Function Block Diagram is better for people coming from an electronic or computer science background as it is a visual representation based on logic gates. Diagnostics are a little less clear than LAD as it is harder to see the individual inputs to a gate but the gate as a whole is highlighted based on the RLO. Depending on your network, FBD representation may take up more or less screen space than LAD.

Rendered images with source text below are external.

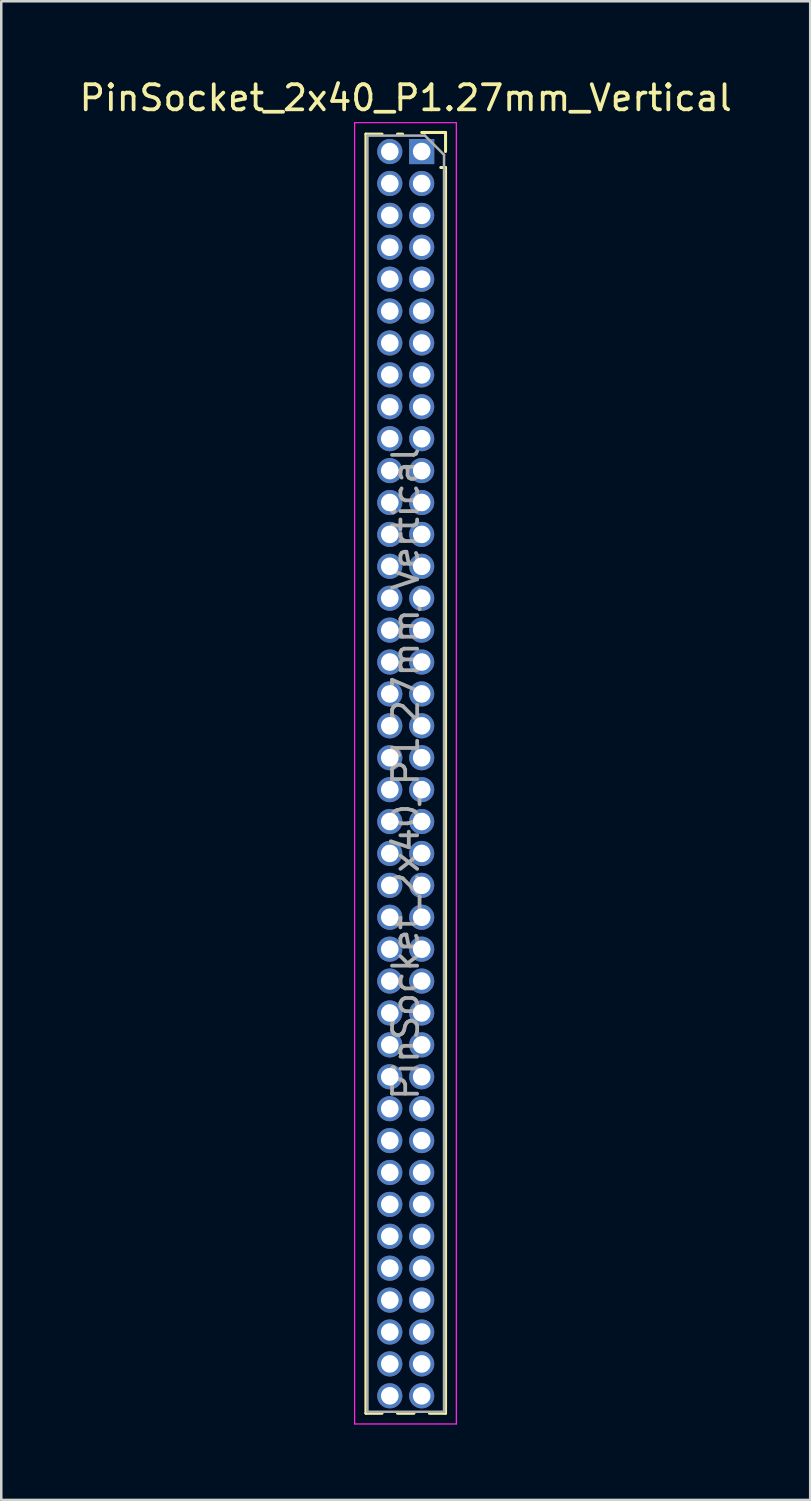
<source format=kicad_pcb>
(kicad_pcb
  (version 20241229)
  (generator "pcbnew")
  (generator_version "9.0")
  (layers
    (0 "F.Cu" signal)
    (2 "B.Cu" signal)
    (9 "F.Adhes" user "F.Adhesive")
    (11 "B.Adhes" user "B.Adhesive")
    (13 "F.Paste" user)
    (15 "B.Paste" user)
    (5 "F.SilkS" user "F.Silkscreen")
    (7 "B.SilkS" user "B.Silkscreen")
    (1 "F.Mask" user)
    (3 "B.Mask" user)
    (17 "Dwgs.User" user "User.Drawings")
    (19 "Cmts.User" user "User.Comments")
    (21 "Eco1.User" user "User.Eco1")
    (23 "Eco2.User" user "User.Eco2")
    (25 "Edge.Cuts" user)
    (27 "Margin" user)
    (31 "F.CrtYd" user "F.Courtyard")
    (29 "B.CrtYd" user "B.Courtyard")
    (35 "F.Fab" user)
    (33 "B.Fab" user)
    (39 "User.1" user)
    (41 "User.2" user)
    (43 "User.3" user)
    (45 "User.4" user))
  (footprint "PinSocket_2x40_P1.27mm_Vertical"
    (layer "F.Cu")
    (at 13.736 2.983)
    (property "Reference" "PinSocket_2x40_P1.27mm_Vertical" (at -0.635 -2.135 0) (layer "F.SilkS") (effects (font (size 1 1) (thickness 0.15))))
    (attr through_hole)
    (fp_line (start -2.22 -0.695) (end -2.22 50.225) (stroke (width 0.12) (type solid)) (layer "F.SilkS"))
    (fp_line (start -2.22 -0.695) (end -1.578 -0.695) (stroke (width 0.12) (type solid)) (layer "F.SilkS"))
    (fp_line (start -2.22 50.225) (end -1.578 50.225) (stroke (width 0.12) (type solid)) (layer "F.SilkS"))
    (fp_line (start -0.962 -0.695) (end -0.76 -0.695) (stroke (width 0.12) (type solid)) (layer "F.SilkS"))
    (fp_line (start -0.962 50.225) (end -0.308 50.225) (stroke (width 0.12) (type solid)) (layer "F.SilkS"))
    (fp_line (start 0 -0.76) (end 0.95 -0.76) (stroke (width 0.12) (type solid)) (layer "F.SilkS"))
    (fp_line (start 0.308 50.225) (end 0.95 50.225) (stroke (width 0.12) (type solid)) (layer "F.SilkS"))
    (fp_line (start 0.76 0.635) (end 0.95 0.635) (stroke (width 0.12) (type solid)) (layer "F.SilkS"))
    (fp_line (start 0.95 -0.76) (end 0.95 0) (stroke (width 0.12) (type solid)) (layer "F.SilkS"))
    (fp_line (start 0.95 0.635) (end 0.95 50.225) (stroke (width 0.12) (type solid)) (layer "F.SilkS"))
    (fp_line (start -2.67 -1.15) (end 1.38 -1.15) (stroke (width 0.05) (type solid)) (layer "F.CrtYd"))
    (fp_line (start -2.67 50.65) (end -2.67 -1.15) (stroke (width 0.05) (type solid)) (layer "F.CrtYd"))
    (fp_line (start 1.38 -1.15) (end 1.38 50.65) (stroke (width 0.05) (type solid)) (layer "F.CrtYd"))
    (fp_line (start 1.38 50.65) (end -2.67 50.65) (stroke (width 0.05) (type solid)) (layer "F.CrtYd"))
    (fp_line (start -2.16 -0.635) (end 0.128 -0.635) (stroke (width 0.1) (type solid)) (layer "F.Fab"))
    (fp_line (start -2.16 50.165) (end -2.16 -0.635) (stroke (width 0.1) (type solid)) (layer "F.Fab"))
    (fp_line (start 0.128 -0.635) (end 0.89 0.128) (stroke (width 0.1) (type solid)) (layer "F.Fab"))
    (fp_line (start 0.89 0.128) (end 0.89 50.165) (stroke (width 0.1) (type solid)) (layer "F.Fab"))
    (fp_line (start 0.89 50.165) (end -2.16 50.165) (stroke (width 0.1) (type solid)) (layer "F.Fab"))
    (fp_text user "${REFERENCE}" (at -0.635 24.765 90) (layer "F.Fab") (effects (font (size 1 1) (thickness 0.15))))
    (pad "1" thru_hole rect (at 0 0) (size 1 1) (drill 0.7) (layers "*.Cu" "*.Mask"))
    (pad "2" thru_hole oval (at -1.27 0) (size 1 1) (drill 0.7) (layers "*.Cu" "*.Mask"))
    (pad "3" thru_hole oval (at 0 1.27) (size 1 1) (drill 0.7) (layers "*.Cu" "*.Mask"))
    (pad "4" thru_hole oval (at -1.27 1.27) (size 1 1) (drill 0.7) (layers "*.Cu" "*.Mask"))
    (pad "5" thru_hole oval (at 0 2.54) (size 1 1) (drill 0.7) (layers "*.Cu" "*.Mask"))
    (pad "6" thru_hole oval (at -1.27 2.54) (size 1 1) (drill 0.7) (layers "*.Cu" "*.Mask"))
    (pad "7" thru_hole oval (at 0 3.81) (size 1 1) (drill 0.7) (layers "*.Cu" "*.Mask"))
    (pad "8" thru_hole oval (at -1.27 3.81) (size 1 1) (drill 0.7) (layers "*.Cu" "*.Mask"))
    (pad "9" thru_hole oval (at 0 5.08) (size 1 1) (drill 0.7) (layers "*.Cu" "*.Mask"))
    (pad "10" thru_hole oval (at -1.27 5.08) (size 1 1) (drill 0.7) (layers "*.Cu" "*.Mask"))
    (pad "11" thru_hole oval (at 0 6.35) (size 1 1) (drill 0.7) (layers "*.Cu" "*.Mask"))
    (pad "12" thru_hole oval (at -1.27 6.35) (size 1 1) (drill 0.7) (layers "*.Cu" "*.Mask"))
    (pad "13" thru_hole oval (at 0 7.62) (size 1 1) (drill 0.7) (layers "*.Cu" "*.Mask"))
    (pad "14" thru_hole oval (at -1.27 7.62) (size 1 1) (drill 0.7) (layers "*.Cu" "*.Mask"))
    (pad "15" thru_hole oval (at 0 8.89) (size 1 1) (drill 0.7) (layers "*.Cu" "*.Mask"))
    (pad "16" thru_hole oval (at -1.27 8.89) (size 1 1) (drill 0.7) (layers "*.Cu" "*.Mask"))
    (pad "17" thru_hole oval (at 0 10.16) (size 1 1) (drill 0.7) (layers "*.Cu" "*.Mask"))
    (pad "18" thru_hole oval (at -1.27 10.16) (size 1 1) (drill 0.7) (layers "*.Cu" "*.Mask"))
    (pad "19" thru_hole oval (at 0 11.43) (size 1 1) (drill 0.7) (layers "*.Cu" "*.Mask"))
    (pad "20" thru_hole oval (at -1.27 11.43) (size 1 1) (drill 0.7) (layers "*.Cu" "*.Mask"))
    (pad "21" thru_hole oval (at 0 12.7) (size 1 1) (drill 0.7) (layers "*.Cu" "*.Mask"))
    (pad "22" thru_hole oval (at -1.27 12.7) (size 1 1) (drill 0.7) (layers "*.Cu" "*.Mask"))
    (pad "23" thru_hole oval (at 0 13.97) (size 1 1) (drill 0.7) (layers "*.Cu" "*.Mask"))
    (pad "24" thru_hole oval (at -1.27 13.97) (size 1 1) (drill 0.7) (layers "*.Cu" "*.Mask"))
    (pad "25" thru_hole oval (at 0 15.24) (size 1 1) (drill 0.7) (layers "*.Cu" "*.Mask"))
    (pad "26" thru_hole oval (at -1.27 15.24) (size 1 1) (drill 0.7) (layers "*.Cu" "*.Mask"))
    (pad "27" thru_hole oval (at 0 16.51) (size 1 1) (drill 0.7) (layers "*.Cu" "*.Mask"))
    (pad "28" thru_hole oval (at -1.27 16.51) (size 1 1) (drill 0.7) (layers "*.Cu" "*.Mask"))
    (pad "29" thru_hole oval (at 0 17.78) (size 1 1) (drill 0.7) (layers "*.Cu" "*.Mask"))
    (pad "30" thru_hole oval (at -1.27 17.78) (size 1 1) (drill 0.7) (layers "*.Cu" "*.Mask"))
    (pad "31" thru_hole oval (at 0 19.05) (size 1 1) (drill 0.7) (layers "*.Cu" "*.Mask"))
    (pad "32" thru_hole oval (at -1.27 19.05) (size 1 1) (drill 0.7) (layers "*.Cu" "*.Mask"))
    (pad "33" thru_hole oval (at 0 20.32) (size 1 1) (drill 0.7) (layers "*.Cu" "*.Mask"))
    (pad "34" thru_hole oval (at -1.27 20.32) (size 1 1) (drill 0.7) (layers "*.Cu" "*.Mask"))
    (pad "35" thru_hole oval (at 0 21.59) (size 1 1) (drill 0.7) (layers "*.Cu" "*.Mask"))
    (pad "36" thru_hole oval (at -1.27 21.59) (size 1 1) (drill 0.7) (layers "*.Cu" "*.Mask"))
    (pad "37" thru_hole oval (at 0 22.86) (size 1 1) (drill 0.7) (layers "*.Cu" "*.Mask"))
    (pad "38" thru_hole oval (at -1.27 22.86) (size 1 1) (drill 0.7) (layers "*.Cu" "*.Mask"))
    (pad "39" thru_hole oval (at 0 24.13) (size 1 1) (drill 0.7) (layers "*.Cu" "*.Mask"))
    (pad "40" thru_hole oval (at -1.27 24.13) (size 1 1) (drill 0.7) (layers "*.Cu" "*.Mask"))
    (pad "41" thru_hole oval (at 0 25.4) (size 1 1) (drill 0.7) (layers "*.Cu" "*.Mask"))
    (pad "42" thru_hole oval (at -1.27 25.4) (size 1 1) (drill 0.7) (layers "*.Cu" "*.Mask"))
    (pad "43" thru_hole oval (at 0 26.67) (size 1 1) (drill 0.7) (layers "*.Cu" "*.Mask"))
    (pad "44" thru_hole oval (at -1.27 26.67) (size 1 1) (drill 0.7) (layers "*.Cu" "*.Mask"))
    (pad "45" thru_hole oval (at 0 27.94) (size 1 1) (drill 0.7) (layers "*.Cu" "*.Mask"))
    (pad "46" thru_hole oval (at -1.27 27.94) (size 1 1) (drill 0.7) (layers "*.Cu" "*.Mask"))
    (pad "47" thru_hole oval (at 0 29.21) (size 1 1) (drill 0.7) (layers "*.Cu" "*.Mask"))
    (pad "48" thru_hole oval (at -1.27 29.21) (size 1 1) (drill 0.7) (layers "*.Cu" "*.Mask"))
    (pad "49" thru_hole oval (at 0 30.48) (size 1 1) (drill 0.7) (layers "*.Cu" "*.Mask"))
    (pad "50" thru_hole oval (at -1.27 30.48) (size 1 1) (drill 0.7) (layers "*.Cu" "*.Mask"))
    (pad "51" thru_hole oval (at 0 31.75) (size 1 1) (drill 0.7) (layers "*.Cu" "*.Mask"))
    (pad "52" thru_hole oval (at -1.27 31.75) (size 1 1) (drill 0.7) (layers "*.Cu" "*.Mask"))
    (pad "53" thru_hole oval (at 0 33.02) (size 1 1) (drill 0.7) (layers "*.Cu" "*.Mask"))
    (pad "54" thru_hole oval (at -1.27 33.02) (size 1 1) (drill 0.7) (layers "*.Cu" "*.Mask"))
    (pad "55" thru_hole oval (at 0 34.29) (size 1 1) (drill 0.7) (layers "*.Cu" "*.Mask"))
    (pad "56" thru_hole oval (at -1.27 34.29) (size 1 1) (drill 0.7) (layers "*.Cu" "*.Mask"))
    (pad "57" thru_hole oval (at 0 35.56) (size 1 1) (drill 0.7) (layers "*.Cu" "*.Mask"))
    (pad "58" thru_hole oval (at -1.27 35.56) (size 1 1) (drill 0.7) (layers "*.Cu" "*.Mask"))
    (pad "59" thru_hole oval (at 0 36.83) (size 1 1) (drill 0.7) (layers "*.Cu" "*.Mask"))
    (pad "60" thru_hole oval (at -1.27 36.83) (size 1 1) (drill 0.7) (layers "*.Cu" "*.Mask"))
    (pad "61" thru_hole oval (at 0 38.1) (size 1 1) (drill 0.7) (layers "*.Cu" "*.Mask"))
    (pad "62" thru_hole oval (at -1.27 38.1) (size 1 1) (drill 0.7) (layers "*.Cu" "*.Mask"))
    (pad "63" thru_hole oval (at 0 39.37) (size 1 1) (drill 0.7) (layers "*.Cu" "*.Mask"))
    (pad "64" thru_hole oval (at -1.27 39.37) (size 1 1) (drill 0.7) (layers "*.Cu" "*.Mask"))
    (pad "65" thru_hole oval (at 0 40.64) (size 1 1) (drill 0.7) (layers "*.Cu" "*.Mask"))
    (pad "66" thru_hole oval (at -1.27 40.64) (size 1 1) (drill 0.7) (layers "*.Cu" "*.Mask"))
    (pad "67" thru_hole oval (at 0 41.91) (size 1 1) (drill 0.7) (layers "*.Cu" "*.Mask"))
    (pad "68" thru_hole oval (at -1.27 41.91) (size 1 1) (drill 0.7) (layers "*.Cu" "*.Mask"))
    (pad "69" thru_hole oval (at 0 43.18) (size 1 1) (drill 0.7) (layers "*.Cu" "*.Mask"))
    (pad "70" thru_hole oval (at -1.27 43.18) (size 1 1) (drill 0.7) (layers "*.Cu" "*.Mask"))
    (pad "71" thru_hole oval (at 0 44.45) (size 1 1) (drill 0.7) (layers "*.Cu" "*.Mask"))
    (pad "72" thru_hole oval (at -1.27 44.45) (size 1 1) (drill 0.7) (layers "*.Cu" "*.Mask"))
    (pad "73" thru_hole oval (at 0 45.72) (size 1 1) (drill 0.7) (layers "*.Cu" "*.Mask"))
    (pad "74" thru_hole oval (at -1.27 45.72) (size 1 1) (drill 0.7) (layers "*.Cu" "*.Mask"))
    (pad "75" thru_hole oval (at 0 46.99) (size 1 1) (drill 0.7) (layers "*.Cu" "*.Mask"))
    (pad "76" thru_hole oval (at -1.27 46.99) (size 1 1) (drill 0.7) (layers "*.Cu" "*.Mask"))
    (pad "77" thru_hole oval (at 0 48.26) (size 1 1) (drill 0.7) (layers "*.Cu" "*.Mask"))
    (pad "78" thru_hole oval (at -1.27 48.26) (size 1 1) (drill 0.7) (layers "*.Cu" "*.Mask"))
    (pad "79" thru_hole oval (at 0 49.53) (size 1 1) (drill 0.7) (layers "*.Cu" "*.Mask"))
    (pad "80" thru_hole oval (at -1.27 49.53) (size 1 1) (drill 0.7) (layers "*.Cu" "*.Mask")))
  (gr_rect
    (start -3 -3)
    (end 29.202 56.658)
    (stroke (width 0.1) (type default))
    (fill no)
    (layer "Edge.Cuts")))
</source>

Statement List is often the quickest way to write your PLC. Copy and paste is quicker, making small modifications is quicker. Performing more complex operations like loops and jumps and indirect addressing becomes easier in STL. You can also bypass the type checking that occurs LAD and STL, want to load a byte into an int? No problem. HOWEVER, it is just about impossible to debug, particularly if you are using it for all the complex operations mentioned above. Also, just because you can load a real number into a double word doesn’t mean that the result will make any sense to anyone. STL is powerful, but you have to know what you’re doing. NOTE: it is entirely possible to write STL code which Step7 will not be able to convert back to LAD or FBD leaving you stuck trying to debug in STL.


Basically, it depends on who is going to have to maintain the software and what you are trying to do with it. Most of the places I go to electricians will be performing maintenance tasks and debugging problems on the PLCs I write. In these cases I use LAD wherever possible. Picking FBD is still valid and comes down to personal preference as the maintenance personnel can freely swap between these two languages.

STL, I’ll admit, I use more than I should. It allows me to rapidly write code and to do things in one network that would take me 100 networks in LAD or FBD. However, I avoid using it whenever dealing with hardware inputs or outputs as these are the things which are most often the subject of maintenance debugging. I also keep it to simple networks (yes, I still write loops and jumps) so that it is easier to detect bugs later on.